╭─ Texte à lire

Pendant les années qui ont précédées mai 1968, comme une résurgence de l'esprit libertaire s'est produite. Dans le terreau de la bêtise autoritaire s'est renouvelée l'étrange pousse de l'esprit d'insoumission, pour éclore sous forme d'une éphémère fleur de liberté. Dont survivent difficilement quelques traces.
Pour ceux qui avaient vu le jour après les crimes de la guerre mondiale, il était difficile de saisir la complexité d'une semblable humanité pour pouvoir s'y apparenter vraiment. L'écran givré de la guerre froide recouvrait les apparences.
Seules, pendant l'été, d'illusoires vacances permettaient de se réfugier dans les livres, d'autres vies, celles où s'oublier permettait d'atteindre, ailleurs la vraie vie parallèle.
De nombreuses régions de la planète souffraient de dictatures. Dans notre petit territoire, un militaire gouvernait. Le "maréchal-nous-voilà" avait été en principe aboli, mais, comme les castes en Inde survivent après Gandhi, la constipation morale "travail famille patrie" en tous lieux s'insinuait. Comme un mal pernicieux. L'asthme du peuple soumis. Les adultes? Beaucoup de névrosés aveugles et soumis qui s'accrochaient à des principes pour effacer souvent l'effroi des souvenirs. Pendant que de nombreux arrivistes, arrogants et sans scrupules, se précipitaient sur les nouvelles voies marchandes de la réussite. Les guerres dont le profit n'avait pas échappé à tous, n'avaient pas entravé la progression du mal, l'avidité pouvait devenir incivile sans complexe. L'ombre de l'interdit se profilait malgré l'épidémie consumériste naissante qui commençait à ressembler à un nouveau message salvateur et contre révolutionnaire. Les partisans d'un ordre musclé ne craignaient pas d'employer la violence pour imposer l'obéissance.
Au coin de la pensée mercurienne les lys fleurissaient.

╰─
╭─ Données fournies

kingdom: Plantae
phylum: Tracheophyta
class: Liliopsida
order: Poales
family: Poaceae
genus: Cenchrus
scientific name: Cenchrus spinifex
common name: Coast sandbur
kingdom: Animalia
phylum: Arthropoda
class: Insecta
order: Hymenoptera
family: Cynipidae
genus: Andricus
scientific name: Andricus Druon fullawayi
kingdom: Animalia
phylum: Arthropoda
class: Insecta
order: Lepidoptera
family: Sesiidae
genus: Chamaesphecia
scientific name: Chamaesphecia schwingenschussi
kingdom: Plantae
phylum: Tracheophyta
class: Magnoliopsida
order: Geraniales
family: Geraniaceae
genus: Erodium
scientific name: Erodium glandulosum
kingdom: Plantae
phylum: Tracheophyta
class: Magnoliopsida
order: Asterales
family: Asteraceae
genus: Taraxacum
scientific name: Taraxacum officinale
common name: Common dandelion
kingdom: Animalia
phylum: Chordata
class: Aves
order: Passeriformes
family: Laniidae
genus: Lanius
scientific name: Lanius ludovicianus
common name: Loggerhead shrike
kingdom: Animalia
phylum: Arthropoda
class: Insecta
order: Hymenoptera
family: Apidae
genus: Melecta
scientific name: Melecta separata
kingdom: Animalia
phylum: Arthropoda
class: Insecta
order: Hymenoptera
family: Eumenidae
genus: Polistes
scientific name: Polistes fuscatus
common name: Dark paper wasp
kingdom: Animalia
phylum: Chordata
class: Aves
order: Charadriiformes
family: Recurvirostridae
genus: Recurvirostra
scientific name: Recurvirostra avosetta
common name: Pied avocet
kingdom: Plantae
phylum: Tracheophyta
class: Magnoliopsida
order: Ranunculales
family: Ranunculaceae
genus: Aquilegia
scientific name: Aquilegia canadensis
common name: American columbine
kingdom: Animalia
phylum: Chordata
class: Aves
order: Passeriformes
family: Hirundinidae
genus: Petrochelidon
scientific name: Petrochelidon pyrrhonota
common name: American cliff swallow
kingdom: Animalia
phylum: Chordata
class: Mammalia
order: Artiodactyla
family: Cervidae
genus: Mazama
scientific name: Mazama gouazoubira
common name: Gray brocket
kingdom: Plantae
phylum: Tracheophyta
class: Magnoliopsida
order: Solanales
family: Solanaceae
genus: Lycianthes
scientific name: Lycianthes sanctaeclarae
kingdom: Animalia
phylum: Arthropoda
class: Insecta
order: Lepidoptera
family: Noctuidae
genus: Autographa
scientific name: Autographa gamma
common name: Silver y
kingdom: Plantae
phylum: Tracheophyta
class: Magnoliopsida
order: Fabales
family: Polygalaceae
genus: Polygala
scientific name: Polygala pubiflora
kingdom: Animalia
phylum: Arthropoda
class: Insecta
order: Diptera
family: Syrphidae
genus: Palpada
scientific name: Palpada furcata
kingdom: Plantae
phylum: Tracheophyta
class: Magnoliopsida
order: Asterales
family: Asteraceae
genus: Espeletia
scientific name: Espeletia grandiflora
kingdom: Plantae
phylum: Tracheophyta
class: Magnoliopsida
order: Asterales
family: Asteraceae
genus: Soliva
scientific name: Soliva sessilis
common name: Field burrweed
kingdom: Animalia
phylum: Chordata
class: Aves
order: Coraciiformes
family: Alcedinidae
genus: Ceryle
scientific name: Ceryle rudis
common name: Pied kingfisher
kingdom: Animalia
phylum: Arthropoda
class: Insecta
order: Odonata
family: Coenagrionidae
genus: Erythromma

╰─

▶ Activité 1
Quels mots composent la devise que le texte sur les années précédant mai 1968 qualifie de « constipation morale » ?
▶ Activité 2
Récrivez sous forme de liste le paragraphe du texte sur les années précédant mai 1968 qui commence par « De nombreuses régions de la planète », en conservant ses faits principaux.

▶ Réponse 1
- travail
- famille
- patrie

▶ Réponse 2
- Des dictatures sévissent dans de nombreuses régions du monde, et un militaire gouverne « notre petit territoire ».
- Le « maréchal-nous-voilà » est aboli en principe. L'esprit « travail famille patrie » s'insinue pourtant partout, comme les castes survivent en Inde après Gandhi.
- Beaucoup d'adultes, névrosés, aveugles et soumis, s'accrochent à des principes pour effacer l'effroi de leurs souvenirs.
- De nombreux arrivistes arrogants et sans scrupules se précipitent sur les nouvelles voies marchandes de la réussite.
- Les guerres ont profité à certains et n'ont pas entravé le mal. L'avidité peut devenir incivile sans complexe.
- L'interdit persiste malgré le consumérisme naissant, qui ressemble à un nouveau message salvateur et contre-révolutionnaire.
- Les partisans d'un ordre musclé emploient la violence pour imposer l'obéissance.